[Opening DATA SHOWN section]
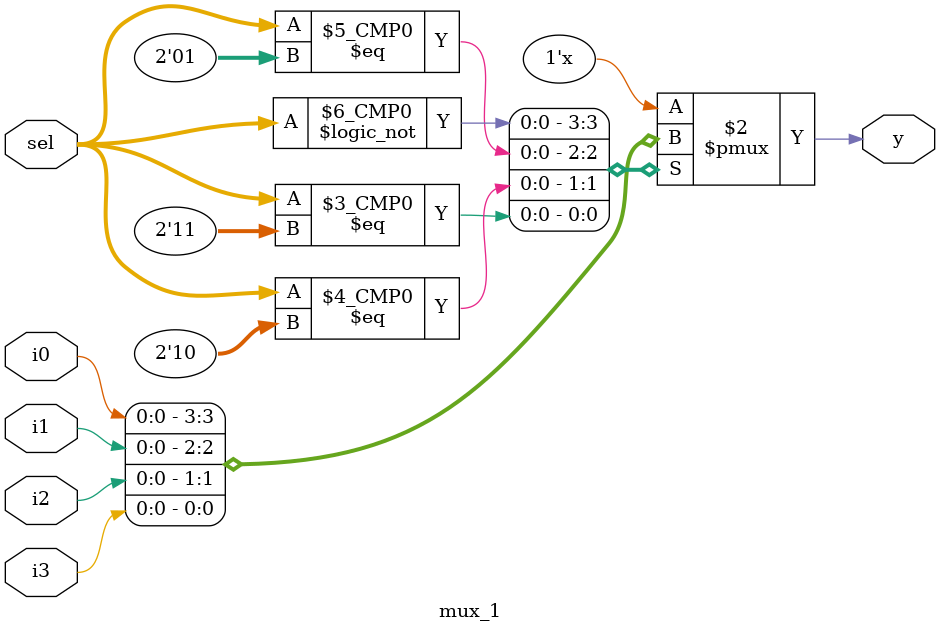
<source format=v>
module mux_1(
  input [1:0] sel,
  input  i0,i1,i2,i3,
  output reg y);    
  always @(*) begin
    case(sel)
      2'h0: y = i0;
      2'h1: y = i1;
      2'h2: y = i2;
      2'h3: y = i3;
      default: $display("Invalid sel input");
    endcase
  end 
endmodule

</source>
[Closing DATA SHOWN section]
[Opening DATA SHOWN section]
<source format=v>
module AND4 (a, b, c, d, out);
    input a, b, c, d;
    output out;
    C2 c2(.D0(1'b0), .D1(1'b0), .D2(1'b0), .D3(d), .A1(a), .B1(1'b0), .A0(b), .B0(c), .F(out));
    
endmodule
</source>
[Closing DATA SHOWN section]
[Opening DATA SHOWN section]
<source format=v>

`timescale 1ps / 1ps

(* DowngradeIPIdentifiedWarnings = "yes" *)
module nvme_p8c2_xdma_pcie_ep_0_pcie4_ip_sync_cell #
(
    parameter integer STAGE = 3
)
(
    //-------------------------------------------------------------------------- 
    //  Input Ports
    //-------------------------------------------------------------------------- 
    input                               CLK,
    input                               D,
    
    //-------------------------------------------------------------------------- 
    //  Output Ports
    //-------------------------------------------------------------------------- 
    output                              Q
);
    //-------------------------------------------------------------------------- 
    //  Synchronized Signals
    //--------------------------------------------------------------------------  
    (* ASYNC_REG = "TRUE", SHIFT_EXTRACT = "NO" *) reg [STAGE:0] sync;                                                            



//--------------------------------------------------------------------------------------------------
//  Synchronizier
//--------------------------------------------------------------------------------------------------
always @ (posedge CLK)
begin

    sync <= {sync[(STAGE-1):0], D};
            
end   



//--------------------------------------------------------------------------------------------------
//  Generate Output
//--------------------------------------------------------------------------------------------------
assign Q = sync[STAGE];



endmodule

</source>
[Closing DATA SHOWN section]
WHAT TO PRODUCE: Where a line of the records contains the word "STAGE", copy that line.

OUTPUT OF THE TASK:
    parameter integer STAGE = 3
    (* ASYNC_REG = "TRUE", SHIFT_EXTRACT = "NO" *) reg [STAGE:0] sync;                                                            
    sync <= {sync[(STAGE-1):0], D};
assign Q = sync[STAGE];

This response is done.